The study, “Improving burn-depth assessment for pediatric scalds by AI based on semantic segmentation of polarized light photography images,” used artificial intelligence (AI), specifically a convolutional neural network based on the U-Net, to assess burn depth using semantic segmentation of polarized high-performance light camera images of burn wounds.
They looked at 100 pediatric scald injuries at the Linköping Burn Centre in Sweden as children under the age of 4 who are burned by hot water represent upwards of 40% of the Centre’s patients. The study sought to differentiate 4 different burn depths:
- Superficial partial-thickness (healing within 7 days)
- Superficial to intermediate partial-thickness (healing in 8–13 days)
- Intermediate to deep partial-thickness (healing in 14–20 days)
- Deep partial-thickness and full thickness burns (healing time is 21 days+)
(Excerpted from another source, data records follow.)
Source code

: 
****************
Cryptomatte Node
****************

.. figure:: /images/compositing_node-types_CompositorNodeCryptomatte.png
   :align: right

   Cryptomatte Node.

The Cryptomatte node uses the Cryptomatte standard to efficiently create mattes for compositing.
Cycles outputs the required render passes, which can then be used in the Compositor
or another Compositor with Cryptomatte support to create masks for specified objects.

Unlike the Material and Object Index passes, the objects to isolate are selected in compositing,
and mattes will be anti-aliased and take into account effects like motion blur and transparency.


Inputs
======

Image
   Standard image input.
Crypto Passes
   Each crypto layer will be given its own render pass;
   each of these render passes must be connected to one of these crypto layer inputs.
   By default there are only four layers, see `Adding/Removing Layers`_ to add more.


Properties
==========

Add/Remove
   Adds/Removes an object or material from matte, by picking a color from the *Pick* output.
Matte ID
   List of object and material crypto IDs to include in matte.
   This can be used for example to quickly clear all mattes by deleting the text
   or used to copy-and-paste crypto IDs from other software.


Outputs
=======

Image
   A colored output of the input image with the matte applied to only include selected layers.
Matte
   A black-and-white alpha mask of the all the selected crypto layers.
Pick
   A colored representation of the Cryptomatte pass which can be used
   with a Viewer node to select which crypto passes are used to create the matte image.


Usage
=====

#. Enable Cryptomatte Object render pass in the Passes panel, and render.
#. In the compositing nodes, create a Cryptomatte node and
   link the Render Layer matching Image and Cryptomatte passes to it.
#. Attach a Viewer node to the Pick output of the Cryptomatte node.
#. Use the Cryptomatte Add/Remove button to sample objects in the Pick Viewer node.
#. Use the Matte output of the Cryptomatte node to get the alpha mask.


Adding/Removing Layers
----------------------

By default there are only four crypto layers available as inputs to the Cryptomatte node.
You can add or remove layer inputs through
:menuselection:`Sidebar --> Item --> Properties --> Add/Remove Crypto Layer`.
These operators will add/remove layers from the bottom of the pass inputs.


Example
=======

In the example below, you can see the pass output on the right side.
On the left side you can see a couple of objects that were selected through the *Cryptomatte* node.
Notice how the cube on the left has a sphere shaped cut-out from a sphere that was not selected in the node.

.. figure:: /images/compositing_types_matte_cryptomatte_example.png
The Linköping Burn Centre study began with 100 photographs of pediatric scald injuries. Of those, a subsection of 17 photographs showing all 4 burn depths were chosen to train the AI technology.
Researchers then increased the images from 16 to 3,936 by using an image optimization technique known as the elastic deformation technique to improve prediction accuracy. The remaining scald injury photos were evaluated by AI for burn depth. The AI assessments, which were validated by a clinical specialist 20 days after the burn, were accurate in 92% to 97% of cases.
Reliable and accurate burn area and wound depth assessment is critical to a patient’s treatment success. It can indicate how much IV fluid is necessary, the appropriate surgical response as well as healing estimates.
When burn wounds are underestimated, surgery and healing times may be delayed, according to a 2017 study by Burmeister et al published in the Journal of Burn Care and Research. Meanwhile overestimating burn wounds could lead to unnecessary surgery. Both situations are linked with poor clinical outcomes and significant hypertrophic scarring.
Other methods to determine burn depth such as thermography, vital dyes, video angiography, computer vision, video microscopy and laser Doppler differ in ease of use and produce varying results.
Computer vision, for example, only shows an average accuracy of 83% for third degree burns. Laser Doppler, which has been approved by the FDA for measuring wound depth, and laser speckle contrast imaging both create perfusion images of the injured skin. However, these methods both require upfront training, and it can be challenging and time-consuming to accurately classify burn depth.
Machine learning like AI offers precision and requires only minimal training. There are currently more than a dozen start-ups companies dedicated to developing AI solutions in healthcare. “Between artificial intelligence and the evolution of imaging technologies,” Jonathan Kanevsky, a plastic surgeon at the McGill University Health Center, recently told The Atlantic, “the marriage of those two forces is going to be just out of this world.”